[YOUR OBJECTIVE] The answer must restate every record word for word.

[DATA LISTING]
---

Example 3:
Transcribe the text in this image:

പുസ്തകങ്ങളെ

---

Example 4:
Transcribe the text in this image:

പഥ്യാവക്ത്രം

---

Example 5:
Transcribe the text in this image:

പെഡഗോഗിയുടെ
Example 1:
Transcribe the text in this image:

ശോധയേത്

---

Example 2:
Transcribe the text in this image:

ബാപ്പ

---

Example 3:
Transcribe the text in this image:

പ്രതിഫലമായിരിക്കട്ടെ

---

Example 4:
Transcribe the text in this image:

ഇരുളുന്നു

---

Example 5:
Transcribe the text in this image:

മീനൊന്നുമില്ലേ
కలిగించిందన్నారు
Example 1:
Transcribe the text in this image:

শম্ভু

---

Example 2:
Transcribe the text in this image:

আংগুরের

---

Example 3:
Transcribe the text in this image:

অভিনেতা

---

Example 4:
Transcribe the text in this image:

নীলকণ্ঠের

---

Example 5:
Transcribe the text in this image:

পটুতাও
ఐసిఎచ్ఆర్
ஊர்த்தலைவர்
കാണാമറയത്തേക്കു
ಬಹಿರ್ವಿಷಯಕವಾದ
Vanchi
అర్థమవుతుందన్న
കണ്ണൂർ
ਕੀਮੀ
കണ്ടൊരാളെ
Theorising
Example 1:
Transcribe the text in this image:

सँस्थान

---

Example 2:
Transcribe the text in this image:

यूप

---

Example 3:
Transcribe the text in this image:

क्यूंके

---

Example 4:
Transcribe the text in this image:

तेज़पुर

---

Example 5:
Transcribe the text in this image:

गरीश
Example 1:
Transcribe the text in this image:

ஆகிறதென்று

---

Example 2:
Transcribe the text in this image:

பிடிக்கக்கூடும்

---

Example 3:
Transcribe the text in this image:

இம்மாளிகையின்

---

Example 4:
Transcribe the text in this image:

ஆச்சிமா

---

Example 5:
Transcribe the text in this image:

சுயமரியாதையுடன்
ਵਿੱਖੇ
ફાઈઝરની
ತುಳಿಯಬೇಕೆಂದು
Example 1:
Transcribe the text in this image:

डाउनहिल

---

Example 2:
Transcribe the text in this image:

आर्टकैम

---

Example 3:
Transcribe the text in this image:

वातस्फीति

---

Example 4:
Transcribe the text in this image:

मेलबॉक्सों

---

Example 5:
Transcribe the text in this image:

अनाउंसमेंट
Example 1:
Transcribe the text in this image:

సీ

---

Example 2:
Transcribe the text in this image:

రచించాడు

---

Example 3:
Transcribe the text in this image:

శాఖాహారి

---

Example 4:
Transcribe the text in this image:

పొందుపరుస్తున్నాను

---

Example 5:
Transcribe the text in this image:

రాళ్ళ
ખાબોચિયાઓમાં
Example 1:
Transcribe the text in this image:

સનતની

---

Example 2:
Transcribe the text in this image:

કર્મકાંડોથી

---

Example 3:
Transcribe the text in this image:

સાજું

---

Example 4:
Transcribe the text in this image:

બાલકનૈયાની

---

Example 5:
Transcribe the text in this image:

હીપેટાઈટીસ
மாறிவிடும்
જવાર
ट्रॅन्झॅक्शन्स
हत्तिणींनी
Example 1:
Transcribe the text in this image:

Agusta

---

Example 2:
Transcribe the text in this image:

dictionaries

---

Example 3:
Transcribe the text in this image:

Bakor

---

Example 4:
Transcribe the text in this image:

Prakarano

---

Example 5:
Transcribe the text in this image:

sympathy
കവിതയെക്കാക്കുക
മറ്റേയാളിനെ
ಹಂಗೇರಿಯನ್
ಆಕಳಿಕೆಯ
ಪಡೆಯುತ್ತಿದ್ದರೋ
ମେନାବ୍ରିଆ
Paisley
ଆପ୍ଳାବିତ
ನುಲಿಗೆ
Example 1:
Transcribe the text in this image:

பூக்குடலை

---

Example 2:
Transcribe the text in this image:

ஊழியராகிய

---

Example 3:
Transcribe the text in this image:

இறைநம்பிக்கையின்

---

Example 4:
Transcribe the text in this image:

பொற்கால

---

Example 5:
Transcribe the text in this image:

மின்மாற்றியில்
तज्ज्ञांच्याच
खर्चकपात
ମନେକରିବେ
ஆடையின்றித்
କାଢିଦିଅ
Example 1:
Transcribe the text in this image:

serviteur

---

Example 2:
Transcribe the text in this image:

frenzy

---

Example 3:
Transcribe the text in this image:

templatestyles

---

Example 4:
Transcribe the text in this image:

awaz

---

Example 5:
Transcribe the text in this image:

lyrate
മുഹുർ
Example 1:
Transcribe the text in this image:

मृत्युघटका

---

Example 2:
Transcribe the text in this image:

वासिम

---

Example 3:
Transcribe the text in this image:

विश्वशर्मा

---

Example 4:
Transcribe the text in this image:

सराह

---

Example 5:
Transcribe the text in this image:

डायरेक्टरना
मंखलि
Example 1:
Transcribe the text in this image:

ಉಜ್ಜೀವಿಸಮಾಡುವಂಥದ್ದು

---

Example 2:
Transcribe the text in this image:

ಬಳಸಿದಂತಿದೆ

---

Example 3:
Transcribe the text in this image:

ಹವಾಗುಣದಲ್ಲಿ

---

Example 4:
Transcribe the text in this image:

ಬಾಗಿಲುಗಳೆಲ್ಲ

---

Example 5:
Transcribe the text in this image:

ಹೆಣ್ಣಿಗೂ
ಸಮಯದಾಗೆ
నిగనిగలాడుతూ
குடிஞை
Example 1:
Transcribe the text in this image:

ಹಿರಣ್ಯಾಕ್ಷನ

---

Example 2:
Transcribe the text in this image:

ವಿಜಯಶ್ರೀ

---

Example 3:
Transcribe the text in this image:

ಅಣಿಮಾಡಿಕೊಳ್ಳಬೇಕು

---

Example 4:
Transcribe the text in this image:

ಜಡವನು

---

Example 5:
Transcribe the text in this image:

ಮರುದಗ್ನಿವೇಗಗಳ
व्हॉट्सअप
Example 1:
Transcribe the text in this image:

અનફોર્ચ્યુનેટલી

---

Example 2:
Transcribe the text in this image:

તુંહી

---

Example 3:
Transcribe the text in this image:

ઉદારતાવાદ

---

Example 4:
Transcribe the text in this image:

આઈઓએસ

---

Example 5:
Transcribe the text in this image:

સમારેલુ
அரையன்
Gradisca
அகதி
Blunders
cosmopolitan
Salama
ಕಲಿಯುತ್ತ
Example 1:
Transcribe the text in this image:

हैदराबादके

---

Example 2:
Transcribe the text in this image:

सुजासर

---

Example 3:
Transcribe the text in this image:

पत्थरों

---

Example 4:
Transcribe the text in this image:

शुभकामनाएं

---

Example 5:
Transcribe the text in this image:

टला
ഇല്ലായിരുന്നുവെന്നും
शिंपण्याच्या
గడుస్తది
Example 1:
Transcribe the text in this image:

[OUTPUT BELOW]
---

Example 3:
Transcribe the text in this image:

പുസ്തകങ്ങളെ

---

Example 4:
Transcribe the text in this image:

പഥ്യാവക്ത്രം

---

Example 5:
Transcribe the text in this image:

പെഡഗോഗിയുടെ
Example 1:
Transcribe the text in this image:

ശോധയേത്

---

Example 2:
Transcribe the text in this image:

ബാപ്പ

---

Example 3:
Transcribe the text in this image:

പ്രതിഫലമായിരിക്കട്ടെ

---

Example 4:
Transcribe the text in this image:

ഇരുളുന്നു

---

Example 5:
Transcribe the text in this image:

മീനൊന്നുമില്ലേ
కలిగించిందన్నారు
Example 1:
Transcribe the text in this image:

শম্ভু

---

Example 2:
Transcribe the text in this image:

আংগুরের

---

Example 3:
Transcribe the text in this image:

অভিনেতা

---

Example 4:
Transcribe the text in this image:

নীলকণ্ঠের

---

Example 5:
Transcribe the text in this image:

পটুতাও
ఐసిఎచ్ఆర్
ஊர்த்தலைவர்
കാണാമറയത്തേക്കു
ಬಹಿರ್ವಿಷಯಕವಾದ
Vanchi
అర్థమవుతుందన్న
കണ്ണൂർ
ਕੀਮੀ
കണ്ടൊരാളെ
Theorising
Example 1:
Transcribe the text in this image:

सँस्थान

---

Example 2:
Transcribe the text in this image:

यूप

---

Example 3:
Transcribe the text in this image:

क्यूंके

---

Example 4:
Transcribe the text in this image:

तेज़पुर

---

Example 5:
Transcribe the text in this image:

गरीश
Example 1:
Transcribe the text in this image:

ஆகிறதென்று

---

Example 2:
Transcribe the text in this image:

பிடிக்கக்கூடும்

---

Example 3:
Transcribe the text in this image:

இம்மாளிகையின்

---

Example 4:
Transcribe the text in this image:

ஆச்சிமா

---

Example 5:
Transcribe the text in this image:

சுயமரியாதையுடன்
ਵਿੱਖੇ
ફાઈઝરની
ತುಳಿಯಬೇಕೆಂದು
Example 1:
Transcribe the text in this image:

डाउनहिल

---

Example 2:
Transcribe the text in this image:

आर्टकैम

---

Example 3:
Transcribe the text in this image:

वातस्फीति

---

Example 4:
Transcribe the text in this image:

मेलबॉक्सों

---

Example 5:
Transcribe the text in this image:

अनाउंसमेंट
Example 1:
Transcribe the text in this image:

సీ

---

Example 2:
Transcribe the text in this image:

రచించాడు

---

Example 3:
Transcribe the text in this image:

శాఖాహారి

---

Example 4:
Transcribe the text in this image:

పొందుపరుస్తున్నాను

---

Example 5:
Transcribe the text in this image:

రాళ్ళ
ખાબોચિયાઓમાં
Example 1:
Transcribe the text in this image:

સનતની

---

Example 2:
Transcribe the text in this image:

કર્મકાંડોથી

---

Example 3:
Transcribe the text in this image:

સાજું

---

Example 4:
Transcribe the text in this image:

બાલકનૈયાની

---

Example 5:
Transcribe the text in this image:

હીપેટાઈટીસ
மாறிவிடும்
જવાર
ट्रॅन्झॅक्शन्स
हत्तिणींनी
Example 1:
Transcribe the text in this image:

Agusta

---

Example 2:
Transcribe the text in this image:

dictionaries

---

Example 3:
Transcribe the text in this image:

Bakor

---

Example 4:
Transcribe the text in this image:

Prakarano

---

Example 5:
Transcribe the text in this image:

sympathy
കവിതയെക്കാക്കുക
മറ്റേയാളിനെ
ಹಂಗೇರಿಯನ್
ಆಕಳಿಕೆಯ
ಪಡೆಯುತ್ತಿದ್ದರೋ
ମେନାବ୍ରିଆ
Paisley
ଆପ୍ଳାବିତ
ನುಲಿಗೆ
Example 1:
Transcribe the text in this image:

பூக்குடலை

---

Example 2:
Transcribe the text in this image:

ஊழியராகிய

---

Example 3:
Transcribe the text in this image:

இறைநம்பிக்கையின்

---

Example 4:
Transcribe the text in this image:

பொற்கால

---

Example 5:
Transcribe the text in this image:

மின்மாற்றியில்
तज्ज्ञांच्याच
खर्चकपात
ମନେକରିବେ
ஆடையின்றித்
କାଢିଦିଅ
Example 1:
Transcribe the text in this image:

serviteur

---

Example 2:
Transcribe the text in this image:

frenzy

---

Example 3:
Transcribe the text in this image:

templatestyles

---

Example 4:
Transcribe the text in this image:

awaz

---

Example 5:
Transcribe the text in this image:

lyrate
മുഹുർ
Example 1:
Transcribe the text in this image:

मृत्युघटका

---

Example 2:
Transcribe the text in this image:

वासिम

---

Example 3:
Transcribe the text in this image:

विश्वशर्मा

---

Example 4:
Transcribe the text in this image:

सराह

---

Example 5:
Transcribe the text in this image:

डायरेक्टरना
मंखलि
Example 1:
Transcribe the text in this image:

ಉಜ್ಜೀವಿಸಮಾಡುವಂಥದ್ದು

---

Example 2:
Transcribe the text in this image:

ಬಳಸಿದಂತಿದೆ

---

Example 3:
Transcribe the text in this image:

ಹವಾಗುಣದಲ್ಲಿ

---

Example 4:
Transcribe the text in this image:

ಬಾಗಿಲುಗಳೆಲ್ಲ

---

Example 5:
Transcribe the text in this image:

ಹೆಣ್ಣಿಗೂ
ಸಮಯದಾಗೆ
నిగనిగలాడుతూ
குடிஞை
Example 1:
Transcribe the text in this image:

ಹಿರಣ್ಯಾಕ್ಷನ

---

Example 2:
Transcribe the text in this image:

ವಿಜಯಶ್ರೀ

---

Example 3:
Transcribe the text in this image:

ಅಣಿಮಾಡಿಕೊಳ್ಳಬೇಕು

---

Example 4:
Transcribe the text in this image:

ಜಡವನು

---

Example 5:
Transcribe the text in this image:

ಮರುದಗ್ನಿವೇಗಗಳ
व्हॉट्सअप
Example 1:
Transcribe the text in this image:

અનફોર્ચ્યુનેટલી

---

Example 2:
Transcribe the text in this image:

તુંહી

---

Example 3:
Transcribe the text in this image:

ઉદારતાવાદ

---

Example 4:
Transcribe the text in this image:

આઈઓએસ

---

Example 5:
Transcribe the text in this image:

સમારેલુ
அரையன்
Gradisca
அகதி
Blunders
cosmopolitan
Salama
ಕಲಿಯುತ್ತ
Example 1:
Transcribe the text in this image:

हैदराबादके

---

Example 2:
Transcribe the text in this image:

सुजासर

---

Example 3:
Transcribe the text in this image:

पत्थरों

---

Example 4:
Transcribe the text in this image:

शुभकामनाएं

---

Example 5:
Transcribe the text in this image:

टला
ഇല്ലായിരുന്നുവെന്നും
शिंपण्याच्या
గడుస్తది
Example 1:
Transcribe the text in this image:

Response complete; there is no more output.